─── SOURCE MATERIAL ───

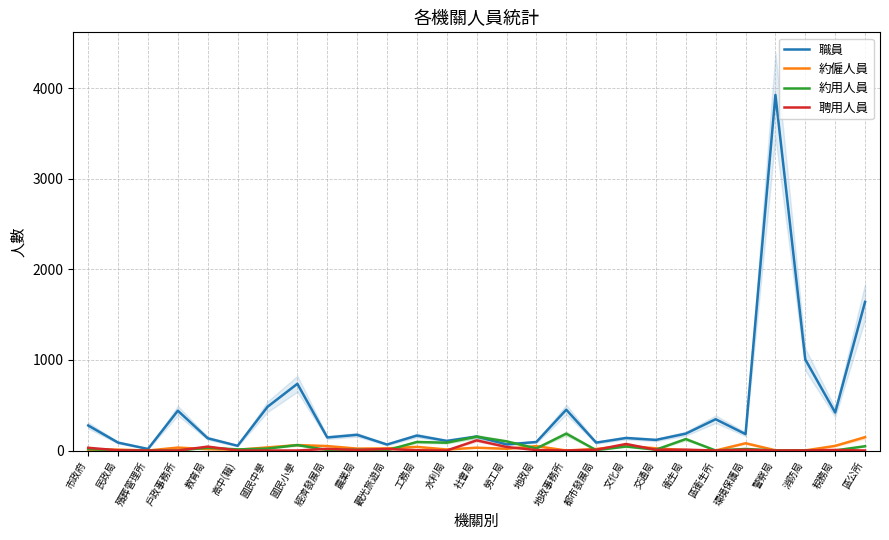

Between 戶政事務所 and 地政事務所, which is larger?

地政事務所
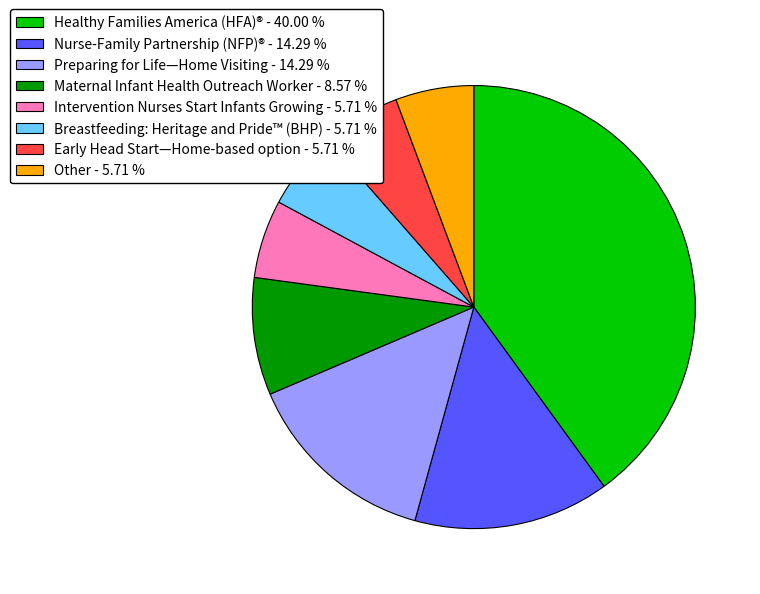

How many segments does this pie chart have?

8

───

**ACTIVITY:**
Rewrite the lines above, replacing every "chart" with "graph" and leaving everything else unchanged. Omit the pictures.

**EXPECTED ANSWER:**
Between 戶政事務所 and 地政事務所, which is larger?

地政事務所

How many segments does this pie graph have?

8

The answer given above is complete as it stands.